Qatar Airways is operating ‘ghost flights’ with almost-empty Boeing 777 in Australia

AIRLIVE
5 Min Read

Qatar Airways has reportedly been operating near-empty passenger jets between Melbourne and Adelaide to skirt restrictions on its number of flights to major airports in Australia.

These ‘ghost flights’ sometimes even have no passengers, as per The Guardian report.

Qatar Airways has been flying near-empty and sometimes entirely empty large passenger jets every day between Melbourne and Adelaide to exploit a loophole allowing it to run extra flights to Australia.

Qatar’s ghost flights – an open secret within the aviation sector – are “taking the piss” out of Australia’s strict aviation laws, industry sources say.

The Qatari-government owned airline is currently limited to running 28 weekly services into Australia’s four major airports – Melbourne, Sydney, Brisbane and Perth – allowing it to run once-daily return flights from Doha into each of these cities.

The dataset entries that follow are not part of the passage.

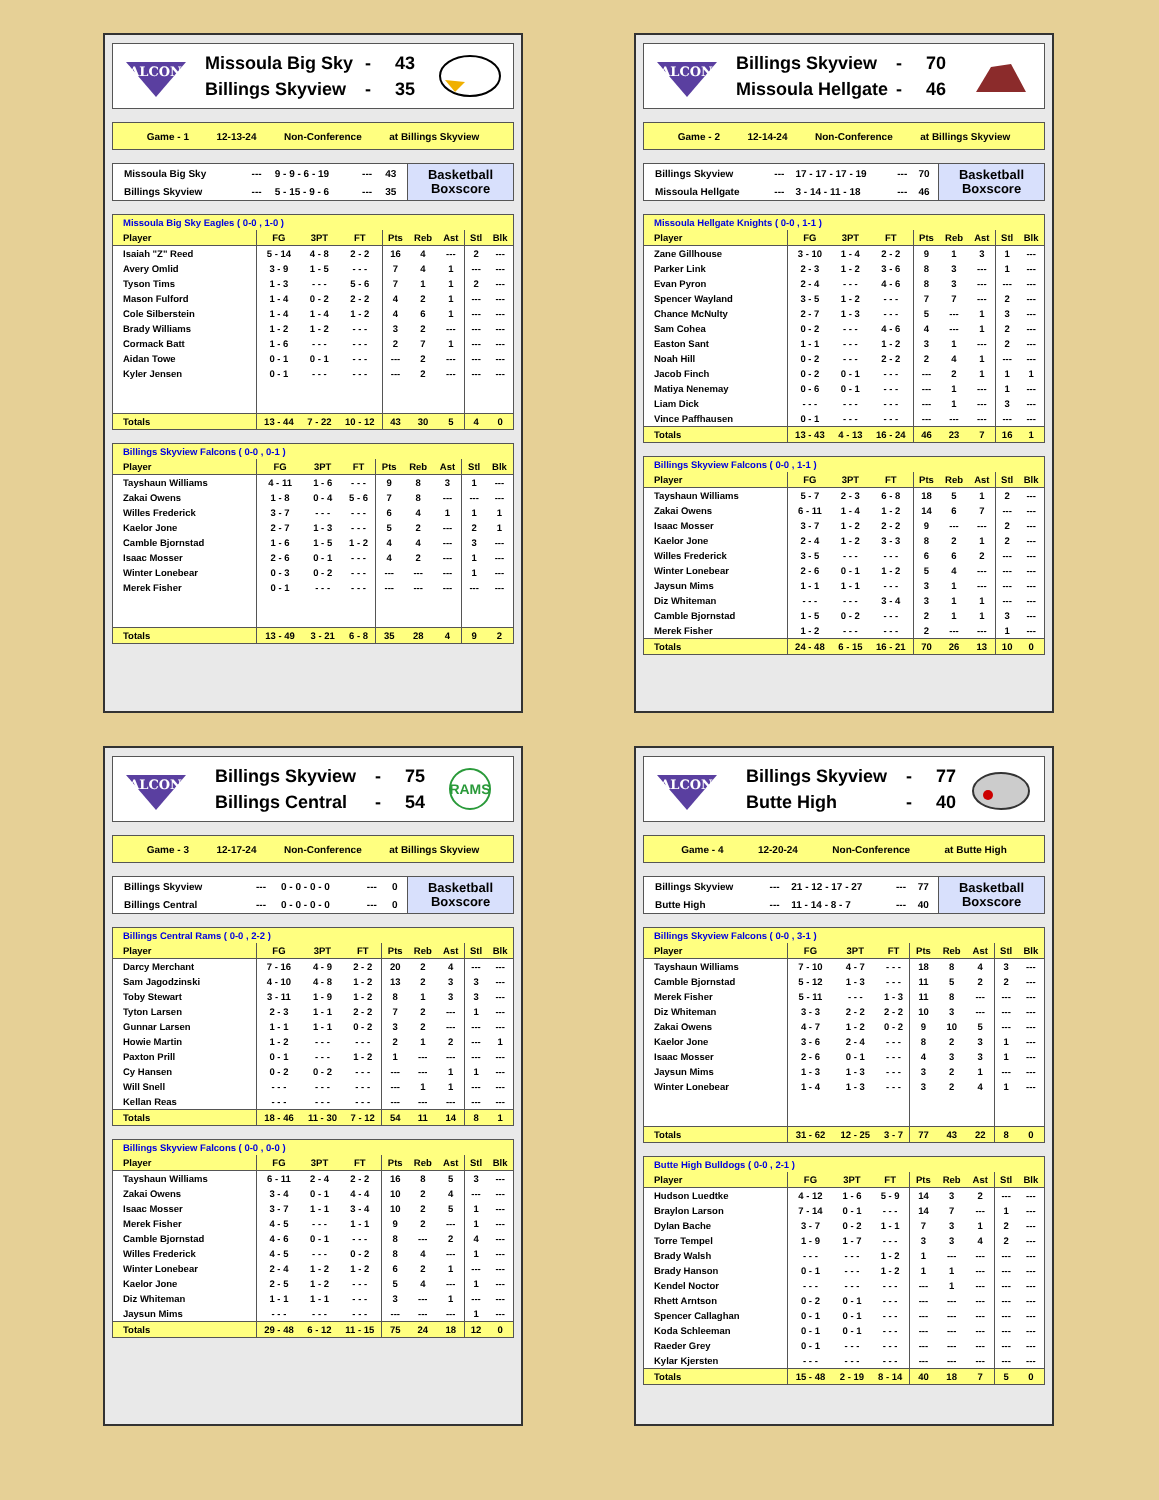FALCONS
Missoula Big Sky - 43
Billings Skyview - 35
Game - 1 12-13-24 Non-Conference at Billings Skyview
| Missoula Big Sky | --- | 9 - 9 - 6 - 19 | --- | 43 |
| Billings Skyview | --- | 5 - 15 - 9 - 6 | --- | 35 |
Basketball
Boxscore
| Missoula Big Sky Eagles ( 0-0 , 1-0 ) | | | | | | | | |
| --- | --- | --- | --- | --- | --- | --- | --- | --- |
| Player | FG | 3PT | FT | Pts | Reb | Ast | Stl | Blk |
| Isaiah "Z" Reed | 5 - 14 | 4 - 8 | 2 - 2 | 16 | 4 | --- | 2 | --- |
| Avery Omlid | 3 - 9 | 1 - 5 | - - - | 7 | 4 | 1 | --- | --- |
| Tyson Tims | 1 - 3 | - - - | 5 - 6 | 7 | 1 | 1 | 2 | --- |
| Mason Fulford | 1 - 4 | 0 - 2 | 2 - 2 | 4 | 2 | 1 | --- | --- |
| Cole Silberstein | 1 - 4 | 1 - 4 | 1 - 2 | 4 | 6 | 1 | --- | --- |
| Brady Williams | 1 - 2 | 1 - 2 | - - - | 3 | 2 | --- | --- | --- |
| Cormack Batt | 1 - 6 | - - - | - - - | 2 | 7 | 1 | --- | --- |
| Aidan Towe | 0 - 1 | 0 - 1 | - - - | --- | 2 | --- | --- | --- |
| Kyler Jensen | 0 - 1 | - - - | - - - | --- | 2 | --- | --- | --- |
| Totals | 13 - 44 | 7 - 22 | 10 - 12 | 43 | 30 | 5 | 4 | 0 |
| Billings Skyview Falcons ( 0-0 , 0-1 ) | | | | | | | | |
| --- | --- | --- | --- | --- | --- | --- | --- | --- |
| Player | FG | 3PT | FT | Pts | Reb | Ast | Stl | Blk |
| Tayshaun Williams | 4 - 11 | 1 - 6 | - - - | 9 | 8 | 3 | 1 | --- |
| Zakai Owens | 1 - 8 | 0 - 4 | 5 - 6 | 7 | 8 | --- | --- | --- |
| Willes Frederick | 3 - 7 | - - - | - - - | 6 | 4 | 1 | 1 | 1 |
| Kaelor Jone | 2 - 7 | 1 - 3 | - - - | 5 | 2 | --- | 2 | 1 |
| Camble Bjornstad | 1 - 6 | 1 - 5 | 1 - 2 | 4 | 4 | --- | 3 | --- |
| Isaac Mosser | 2 - 6 | 0 - 1 | - - - | 4 | 2 | --- | 1 | --- |
| Winter Lonebear | 0 - 3 | 0 - 2 | - - - | --- | --- | --- | 1 | --- |
| Merek Fisher | 0 - 1 | - - - | - - - | --- | --- | --- | --- | --- |
| Totals | 13 - 49 | 3 - 21 | 6 - 8 | 35 | 28 | 4 | 9 | 2 |
FALCONS
Billings Skyview - 70
Missoula Hellgate - 46
Game - 2 12-14-24 Non-Conference at Billings Skyview
| Billings Skyview | --- | 17 - 17 - 17 - 19 | --- | 70 |
| Missoula Hellgate | --- | 3 - 14 - 11 - 18 | --- | 46 |
Basketball
Boxscore
| Missoula Hellgate Knights ( 0-0 , 1-1 ) | | | | | | | | |
| --- | --- | --- | --- | --- | --- | --- | --- | --- |
| Player | FG | 3PT | FT | Pts | Reb | Ast | Stl | Blk |
| Zane Gillhouse | 3 - 10 | 1 - 4 | 2 - 2 | 9 | 1 | 3 | 1 | --- |
| Parker Link | 2 - 3 | 1 - 2 | 3 - 6 | 8 | 3 | --- | 1 | --- |
| Evan Pyron | 2 - 4 | - - - | 4 - 6 | 8 | 3 | --- | --- | --- |
| Spencer Wayland | 3 - 5 | 1 - 2 | - - - | 7 | 7 | --- | 2 | --- |
| Chance McNulty | 2 - 7 | 1 - 3 | - - - | 5 | --- | 1 | 3 | --- |
| Sam Cohea | 0 - 2 | - - - | 4 - 6 | 4 | --- | 1 | 2 | --- |
| Easton Sant | 1 - 1 | - - - | 1 - 2 | 3 | 1 | --- | 2 | --- |
| Noah Hill | 0 - 2 | - - - | 2 - 2 | 2 | 4 | 1 | --- | --- |
| Jacob Finch | 0 - 2 | 0 - 1 | - - - | --- | 2 | 1 | 1 | 1 |
| Matiya Nenemay | 0 - 6 | 0 - 1 | - - - | --- | 1 | --- | 1 | --- |
| Liam Dick | - - - | - - - | - - - | --- | 1 | --- | 3 | --- |
| Vince Paffhausen | 0 - 1 | - - - | - - - | --- | --- | --- | --- | --- |
| Totals | 13 - 43 | 4 - 13 | 16 - 24 | 46 | 23 | 7 | 16 | 1 |
| Billings Skyview Falcons ( 0-0 , 1-1 ) | | | | | | | | |
| --- | --- | --- | --- | --- | --- | --- | --- | --- |
| Player | FG | 3PT | FT | Pts | Reb | Ast | Stl | Blk |
| Tayshaun Williams | 5 - 7 | 2 - 3 | 6 - 8 | 18 | 5 | 1 | 2 | --- |
| Zakai Owens | 6 - 11 | 1 - 4 | 1 - 2 | 14 | 6 | 7 | --- | --- |
| Isaac Mosser | 3 - 7 | 1 - 2 | 2 - 2 | 9 | --- | --- | 2 | --- |
| Kaelor Jone | 2 - 4 | 1 - 2 | 3 - 3 | 8 | 2 | 1 | 2 | --- |
| Willes Frederick | 3 - 5 | - - - | - - - | 6 | 6 | 2 | --- | --- |
| Winter Lonebear | 2 - 6 | 0 - 1 | 1 - 2 | 5 | 4 | --- | --- | --- |
| Jaysun Mims | 1 - 1 | 1 - 1 | - - - | 3 | 1 | --- | --- | --- |
| Diz Whiteman | - - - | - - - | 3 - 4 | 3 | 1 | 1 | --- | --- |
| Camble Bjornstad | 1 - 5 | 0 - 2 | - - - | 2 | 1 | 1 | 3 | --- |
| Merek Fisher | 1 - 2 | - - - | - - - | 2 | --- | --- | 1 | --- |
| Totals | 24 - 48 | 6 - 15 | 16 - 21 | 70 | 26 | 13 | 10 | 0 |
FALCONS
Billings Skyview - 75
Billings Central - 54
RAMS
Game - 3 12-17-24 Non-Conference at Billings Skyview
| Billings Skyview | --- | 0 - 0 - 0 - 0 | --- | 0 |
| Billings Central | --- | 0 - 0 - 0 - 0 | --- | 0 |
Basketball
Boxscore
| Billings Central Rams ( 0-0 , 2-2 ) | | | | | | | | |
| --- | --- | --- | --- | --- | --- | --- | --- | --- |
| Player | FG | 3PT | FT | Pts | Reb | Ast | Stl | Blk |
| Darcy Merchant | 7 - 16 | 4 - 9 | 2 - 2 | 20 | 2 | 4 | --- | --- |
| Sam Jagodzinski | 4 - 10 | 4 - 8 | 1 - 2 | 13 | 2 | 3 | 3 | --- |
| Toby Stewart | 3 - 11 | 1 - 9 | 1 - 2 | 8 | 1 | 3 | 3 | --- |
| Tyton Larsen | 2 - 3 | 1 - 1 | 2 - 2 | 7 | 2 | --- | 1 | --- |
| Gunnar Larsen | 1 - 1 | 1 - 1 | 0 - 2 | 3 | 2 | --- | --- | --- |
| Howie Martin | 1 - 2 | - - - | - - - | 2 | 1 | 2 | --- | 1 |
| Paxton Prill | 0 - 1 | - - - | 1 - 2 | 1 | --- | --- | --- | --- |
| Cy Hansen | 0 - 2 | 0 - 2 | - - - | --- | --- | 1 | 1 | --- |
| Will Snell | - - - | - - - | - - - | --- | 1 | 1 | --- | --- |
| Kellan Reas | - - - | - - - | - - - | --- | --- | --- | --- | --- |
| Totals | 18 - 46 | 11 - 30 | 7 - 12 | 54 | 11 | 14 | 8 | 1 |
| Billings Skyview Falcons ( 0-0 , 0-0 ) | | | | | | | | |
| --- | --- | --- | --- | --- | --- | --- | --- | --- |
| Player | FG | 3PT | FT | Pts | Reb | Ast | Stl | Blk |
| Tayshaun Williams | 6 - 11 | 2 - 4 | 2 - 2 | 16 | 8 | 5 | 3 | --- |
| Zakai Owens | 3 - 4 | 0 - 1 | 4 - 4 | 10 | 2 | 4 | --- | --- |
| Isaac Mosser | 3 - 7 | 1 - 1 | 3 - 4 | 10 | 2 | 5 | 1 | --- |
| Merek Fisher | 4 - 5 | - - - | 1 - 1 | 9 | 2 | --- | 1 | --- |
| Camble Bjornstad | 4 - 6 | 0 - 1 | - - - | 8 | --- | 2 | 4 | --- |
| Willes Frederick | 4 - 5 | - - - | 0 - 2 | 8 | 4 | --- | 1 | --- |
| Winter Lonebear | 2 - 4 | 1 - 2 | 1 - 2 | 6 | 2 | 1 | --- | --- |
| Kaelor Jone | 2 - 5 | 1 - 2 | - - - | 5 | 4 | --- | 1 | --- |
| Diz Whiteman | 1 - 1 | 1 - 1 | - - - | 3 | --- | 1 | --- | --- |
| Jaysun Mims | - - - | - - - | - - - | --- | --- | --- | 1 | --- |
| Totals | 29 - 48 | 6 - 12 | 11 - 15 | 75 | 24 | 18 | 12 | 0 |
FALCONS
Billings Skyview - 77
Butte High - 40
Game - 4 12-20-24 Non-Conference at Butte High
| Billings Skyview | --- | 21 - 12 - 17 - 27 | --- | 77 |
| Butte High | --- | 11 - 14 - 8 - 7 | --- | 40 |
Basketball
Boxscore
| Billings Skyview Falcons ( 0-0 , 3-1 ) | | | | | | | | |
| --- | --- | --- | --- | --- | --- | --- | --- | --- |
| Player | FG | 3PT | FT | Pts | Reb | Ast | Stl | Blk |
| Tayshaun Williams | 7 - 10 | 4 - 7 | - - - | 18 | 8 | 4 | 3 | --- |
| Camble Bjornstad | 5 - 12 | 1 - 3 | - - - | 11 | 5 | 2 | 2 | --- |
| Merek Fisher | 5 - 11 | - - - | 1 - 3 | 11 | 8 | --- | --- | --- |
| Diz Whiteman | 3 - 3 | 2 - 2 | 2 - 2 | 10 | 3 | --- | --- | --- |
| Zakai Owens | 4 - 7 | 1 - 2 | 0 - 2 | 9 | 10 | 5 | --- | --- |
| Kaelor Jone | 3 - 6 | 2 - 4 | - - - | 8 | 2 | 3 | 1 | --- |
| Isaac Mosser | 2 - 6 | 0 - 1 | - - - | 4 | 3 | 3 | 1 | --- |
| Jaysun Mims | 1 - 3 | 1 - 3 | - - - | 3 | 2 | 1 | --- | --- |
| Winter Lonebear | 1 - 4 | 1 - 3 | - - - | 3 | 2 | 4 | 1 | --- |
| Totals | 31 - 62 | 12 - 25 | 3 - 7 | 77 | 43 | 22 | 8 | 0 |
| Butte High Bulldogs ( 0-0 , 2-1 ) | | | | | | | | |
| --- | --- | --- | --- | --- | --- | --- | --- | --- |
| Player | FG | 3PT | FT | Pts | Reb | Ast | Stl | Blk |
| Hudson Luedtke | 4 - 12 | 1 - 6 | 5 - 9 | 14 | 3 | 2 | --- | --- |
| Braylon Larson | 7 - 14 | 0 - 1 | - - - | 14 | 7 | --- | 1 | --- |
| Dylan Bache | 3 - 7 | 0 - 2 | 1 - 1 | 7 | 3 | 1 | 2 | --- |
| Torre Tempel | 1 - 9 | 1 - 7 | - - - | 3 | 3 | 4 | 2 | --- |
| Brady Walsh | - - - | - - - | 1 - 2 | 1 | --- | --- | --- | --- |
| Brady Hanson | 0 - 1 | - - - | 1 - 2 | 1 | 1 | --- | --- | --- |
| Kendel Noctor | - - - | - - - | - - - | --- | 1 | --- | --- | --- |
| Rhett Arntson | 0 - 2 | 0 - 1 | - - - | --- | --- | --- | --- | --- |
| Spencer Callaghan | 0 - 1 | 0 - 1 | - - - | --- | --- | --- | --- | --- |
| Koda Schleeman | 0 - 1 | 0 - 1 | - - - | --- | --- | --- | --- | --- |
| Raeder Grey | 0 - 1 | - - - | - - - | --- | --- | --- | --- | --- |
| Kylar Kjersten | - - - | - - - | - - - | --- | --- | --- | --- | --- |
| Totals | 15 - 48 | 2 - 19 | 8 - 14 | 40 | 18 | 7 | 5 | 0 |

However, under the existing bilateral agreement, there is no limit placed on how many services Qatar is able to run to non-major airports.

In November 2022, Qatar Airways introduced a second daily, non-stop flight between Doha and Melbourne, but with Adelaide registered as its destination and departure port in Australia.

By flying the 354-seater Boeing 777-300ers between Melbourne and Adelaide, it means the airline does not exceed the 28 weekly services into major airports it is allowed to operate under the existing bilateral agreement.

However, the airline is not permitted to sell tickets on the leg between Melbourne and Adelaide to domestic passengers under Australia’s aviation laws. It can only carry the few international passengers booked through to Doha who have chosen the two-legged route instead of the separate daily non-stop flight between Adelaide and Doha that Qatar Airways also operates.

Qatar’s QR988 arrives from Doha into Melbourne at 11.30pm each night and almost all passengers disembark. However, any passengers booked to stay on the plane for the Adelaide leg must endure a six-hour layover in Tullamarine airport’s international terminal before the flight departs at 5.35am, because of Adelaide airport’s 11pm to 6am curfew.

The QR989, which flies the outbound direction to Doha, departs Adelaide at 11.40am each day, lands in Melbourne 1hr 30min later, and travellers have a shorter 1hr 45min layover in the international terminal before the majority of passengers board for the non-stop flight to Doha.

Passenger numbers on the 354-seat aircraft average in the single digits on the inbound QR988 leg from Melbourne to Adelaide with the overnight layover, according to Guardian analysis of government flight data and confirmed by sources with knowledge of the flights. This flight sometimes carries no passengers at all.

The outbound QR989 Adelaide to Melbourne service has proved slightly more popular with travellers to Adelaide – there are between 20 and 35 passengers on this flight on average, according to the analysis.

Patronage is so low on both Melbourne-Adelaide legs of these trips they are considered ghost flights – the term for a usually loss-making service operated with zero passengers or fewer than 10% capacity in order to meet an obligation.

The separate, non-stop flight between Doha and Adelaide that Qatar Airways flies as part of its Auckland-Doha service is a significantly more popular option with Adelaide travellers, the government data shows.

While flights with a secondary port can encourage global airlines to better serve smaller cities in Australia, the scheduling of QR988 and QR989 have led to a view within the aviation sector that they are primarily functioning as second daily Melbourne services, multiple sources say.

Such was the case that when Qatar Airways launched the flights in November, it was not selling tickets on the Melbourne-Adelaide legs to international passengers for the initial weeks of the service. The overnight layover was originally more than 11 hours.

Frustrated by Qatar exploiting the loophole, the Department of Infrastructure and Transport placed a condition on the timetable approval “for these flights on this route that they must be available for sale for passengers and cargo arriving and departing from Adelaide”, a spokesperson for the transport minister, Catherine King, said.